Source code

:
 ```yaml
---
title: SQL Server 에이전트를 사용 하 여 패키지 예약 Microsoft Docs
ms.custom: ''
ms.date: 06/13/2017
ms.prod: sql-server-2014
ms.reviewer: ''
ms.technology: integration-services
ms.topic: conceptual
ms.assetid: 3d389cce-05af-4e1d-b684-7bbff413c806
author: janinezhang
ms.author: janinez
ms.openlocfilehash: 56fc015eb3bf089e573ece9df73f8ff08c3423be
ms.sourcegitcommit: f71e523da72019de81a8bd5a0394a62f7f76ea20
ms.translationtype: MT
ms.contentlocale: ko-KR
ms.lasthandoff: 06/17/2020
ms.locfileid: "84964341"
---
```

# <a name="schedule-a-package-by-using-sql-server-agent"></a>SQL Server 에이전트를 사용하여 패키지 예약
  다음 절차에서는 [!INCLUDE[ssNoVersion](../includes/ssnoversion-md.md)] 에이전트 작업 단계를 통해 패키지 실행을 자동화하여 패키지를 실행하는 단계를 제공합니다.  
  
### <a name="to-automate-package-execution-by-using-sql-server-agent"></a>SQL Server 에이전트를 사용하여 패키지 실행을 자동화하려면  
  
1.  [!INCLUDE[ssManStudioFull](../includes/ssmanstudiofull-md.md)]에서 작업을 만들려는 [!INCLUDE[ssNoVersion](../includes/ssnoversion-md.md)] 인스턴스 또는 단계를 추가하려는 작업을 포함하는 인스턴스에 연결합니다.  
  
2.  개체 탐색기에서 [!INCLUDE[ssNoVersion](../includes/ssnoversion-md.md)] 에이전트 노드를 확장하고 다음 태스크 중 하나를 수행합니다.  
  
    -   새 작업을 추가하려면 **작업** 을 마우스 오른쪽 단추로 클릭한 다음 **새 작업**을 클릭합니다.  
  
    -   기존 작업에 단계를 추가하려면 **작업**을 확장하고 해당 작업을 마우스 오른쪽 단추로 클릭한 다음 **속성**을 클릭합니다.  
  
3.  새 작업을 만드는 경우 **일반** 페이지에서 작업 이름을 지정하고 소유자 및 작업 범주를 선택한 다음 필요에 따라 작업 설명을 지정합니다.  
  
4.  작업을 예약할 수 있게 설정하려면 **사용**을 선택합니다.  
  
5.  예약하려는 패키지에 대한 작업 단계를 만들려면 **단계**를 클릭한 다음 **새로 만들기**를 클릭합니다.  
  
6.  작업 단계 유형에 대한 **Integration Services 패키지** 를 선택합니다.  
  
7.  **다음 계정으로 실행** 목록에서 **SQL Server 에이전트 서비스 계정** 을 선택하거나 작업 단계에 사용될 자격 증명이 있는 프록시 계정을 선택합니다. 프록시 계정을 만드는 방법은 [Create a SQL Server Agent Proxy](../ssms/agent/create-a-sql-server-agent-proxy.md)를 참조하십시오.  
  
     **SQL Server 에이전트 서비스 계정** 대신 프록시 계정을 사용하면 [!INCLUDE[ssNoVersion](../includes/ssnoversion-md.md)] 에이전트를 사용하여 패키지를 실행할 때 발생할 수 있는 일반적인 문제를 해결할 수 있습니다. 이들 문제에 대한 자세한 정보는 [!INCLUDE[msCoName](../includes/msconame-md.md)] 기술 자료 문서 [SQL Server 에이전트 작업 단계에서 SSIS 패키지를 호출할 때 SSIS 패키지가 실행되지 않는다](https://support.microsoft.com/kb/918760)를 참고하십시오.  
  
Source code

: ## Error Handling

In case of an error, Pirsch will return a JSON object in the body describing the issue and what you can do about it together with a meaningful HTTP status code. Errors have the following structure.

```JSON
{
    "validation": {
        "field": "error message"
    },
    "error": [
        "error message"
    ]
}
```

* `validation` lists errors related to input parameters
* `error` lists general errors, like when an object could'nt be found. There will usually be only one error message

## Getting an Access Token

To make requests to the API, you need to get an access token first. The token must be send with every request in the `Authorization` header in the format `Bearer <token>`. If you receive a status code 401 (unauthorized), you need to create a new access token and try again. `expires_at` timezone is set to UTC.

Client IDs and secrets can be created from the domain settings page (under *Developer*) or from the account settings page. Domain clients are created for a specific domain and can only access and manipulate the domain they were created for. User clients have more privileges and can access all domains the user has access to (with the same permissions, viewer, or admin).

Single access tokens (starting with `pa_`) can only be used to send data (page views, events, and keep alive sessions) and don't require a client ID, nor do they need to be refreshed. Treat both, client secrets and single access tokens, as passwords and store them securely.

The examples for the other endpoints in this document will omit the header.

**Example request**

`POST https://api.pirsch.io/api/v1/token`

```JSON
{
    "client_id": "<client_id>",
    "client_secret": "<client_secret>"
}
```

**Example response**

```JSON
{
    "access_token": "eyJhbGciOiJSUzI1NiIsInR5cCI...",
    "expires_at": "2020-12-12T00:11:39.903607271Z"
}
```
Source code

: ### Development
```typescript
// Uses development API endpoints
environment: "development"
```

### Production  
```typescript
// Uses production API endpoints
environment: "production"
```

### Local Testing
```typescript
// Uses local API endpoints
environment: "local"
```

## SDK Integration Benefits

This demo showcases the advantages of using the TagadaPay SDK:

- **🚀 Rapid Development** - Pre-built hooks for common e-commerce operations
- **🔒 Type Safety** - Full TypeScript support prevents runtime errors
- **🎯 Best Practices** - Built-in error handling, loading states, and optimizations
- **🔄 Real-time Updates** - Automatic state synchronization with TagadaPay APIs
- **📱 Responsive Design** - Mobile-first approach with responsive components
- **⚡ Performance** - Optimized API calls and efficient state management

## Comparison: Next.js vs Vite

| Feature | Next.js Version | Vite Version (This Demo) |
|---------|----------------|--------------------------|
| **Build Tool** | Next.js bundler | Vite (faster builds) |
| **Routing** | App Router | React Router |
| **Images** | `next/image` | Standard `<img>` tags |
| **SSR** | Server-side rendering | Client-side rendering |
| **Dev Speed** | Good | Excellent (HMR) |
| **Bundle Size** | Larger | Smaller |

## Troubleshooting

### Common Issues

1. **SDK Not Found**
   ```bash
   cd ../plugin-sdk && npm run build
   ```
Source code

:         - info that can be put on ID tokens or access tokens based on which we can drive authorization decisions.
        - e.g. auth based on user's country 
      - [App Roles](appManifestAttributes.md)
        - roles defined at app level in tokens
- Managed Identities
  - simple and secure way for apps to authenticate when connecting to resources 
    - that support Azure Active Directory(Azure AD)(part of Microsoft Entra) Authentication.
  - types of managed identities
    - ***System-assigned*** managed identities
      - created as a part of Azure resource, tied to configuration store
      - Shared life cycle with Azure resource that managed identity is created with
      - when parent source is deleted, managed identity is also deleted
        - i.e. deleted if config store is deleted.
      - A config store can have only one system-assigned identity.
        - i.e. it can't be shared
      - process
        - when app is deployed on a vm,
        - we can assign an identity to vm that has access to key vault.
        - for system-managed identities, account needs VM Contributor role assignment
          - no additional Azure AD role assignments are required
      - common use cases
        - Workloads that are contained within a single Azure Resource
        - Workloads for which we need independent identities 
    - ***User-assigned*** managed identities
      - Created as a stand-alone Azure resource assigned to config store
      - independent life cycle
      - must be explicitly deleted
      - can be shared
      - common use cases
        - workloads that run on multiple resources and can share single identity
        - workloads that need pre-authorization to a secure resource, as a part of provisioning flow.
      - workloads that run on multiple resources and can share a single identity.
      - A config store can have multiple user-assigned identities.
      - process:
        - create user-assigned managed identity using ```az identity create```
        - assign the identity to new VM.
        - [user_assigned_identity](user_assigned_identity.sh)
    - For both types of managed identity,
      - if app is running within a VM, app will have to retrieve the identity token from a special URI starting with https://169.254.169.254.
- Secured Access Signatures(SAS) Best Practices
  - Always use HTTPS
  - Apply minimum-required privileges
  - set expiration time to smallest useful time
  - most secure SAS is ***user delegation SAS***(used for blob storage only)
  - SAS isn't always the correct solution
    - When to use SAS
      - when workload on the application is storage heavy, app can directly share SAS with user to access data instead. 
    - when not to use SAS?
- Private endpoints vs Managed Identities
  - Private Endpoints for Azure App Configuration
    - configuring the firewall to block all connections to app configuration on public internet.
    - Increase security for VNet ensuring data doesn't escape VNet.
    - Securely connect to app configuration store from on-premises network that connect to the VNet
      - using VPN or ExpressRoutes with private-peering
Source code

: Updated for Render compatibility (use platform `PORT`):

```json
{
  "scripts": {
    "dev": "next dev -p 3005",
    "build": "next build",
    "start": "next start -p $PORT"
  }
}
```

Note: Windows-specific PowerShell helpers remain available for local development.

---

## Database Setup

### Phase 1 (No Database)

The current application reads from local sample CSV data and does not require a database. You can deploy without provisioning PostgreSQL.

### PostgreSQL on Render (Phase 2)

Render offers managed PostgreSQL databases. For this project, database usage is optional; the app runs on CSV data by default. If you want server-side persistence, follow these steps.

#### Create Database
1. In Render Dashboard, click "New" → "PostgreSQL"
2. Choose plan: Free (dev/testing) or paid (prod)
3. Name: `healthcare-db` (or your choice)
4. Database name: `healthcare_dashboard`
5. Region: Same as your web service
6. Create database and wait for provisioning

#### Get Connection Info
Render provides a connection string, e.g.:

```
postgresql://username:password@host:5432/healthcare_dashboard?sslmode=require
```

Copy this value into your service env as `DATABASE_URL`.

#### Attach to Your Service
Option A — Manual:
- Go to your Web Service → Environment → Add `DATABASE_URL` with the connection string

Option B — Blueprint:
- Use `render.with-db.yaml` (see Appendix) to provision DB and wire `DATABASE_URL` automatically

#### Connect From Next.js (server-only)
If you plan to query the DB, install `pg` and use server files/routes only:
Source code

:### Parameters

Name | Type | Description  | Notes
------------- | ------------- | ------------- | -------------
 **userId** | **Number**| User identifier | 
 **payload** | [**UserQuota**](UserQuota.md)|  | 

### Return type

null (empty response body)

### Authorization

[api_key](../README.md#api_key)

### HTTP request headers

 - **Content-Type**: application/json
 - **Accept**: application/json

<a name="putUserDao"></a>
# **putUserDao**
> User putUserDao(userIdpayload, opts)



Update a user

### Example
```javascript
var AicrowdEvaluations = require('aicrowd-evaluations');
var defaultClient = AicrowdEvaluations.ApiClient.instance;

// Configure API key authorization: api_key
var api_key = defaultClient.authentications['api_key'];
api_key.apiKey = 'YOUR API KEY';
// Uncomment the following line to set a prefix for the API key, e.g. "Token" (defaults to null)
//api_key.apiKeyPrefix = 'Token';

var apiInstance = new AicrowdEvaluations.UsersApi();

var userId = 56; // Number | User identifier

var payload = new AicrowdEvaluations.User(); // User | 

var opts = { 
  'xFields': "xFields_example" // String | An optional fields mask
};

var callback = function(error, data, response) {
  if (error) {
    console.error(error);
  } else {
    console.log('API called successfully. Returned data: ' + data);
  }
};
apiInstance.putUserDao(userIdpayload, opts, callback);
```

========================================

**Exercise objective:** Return only the number of lines in the material with the word "page" in them.

**Finished exercise:** 2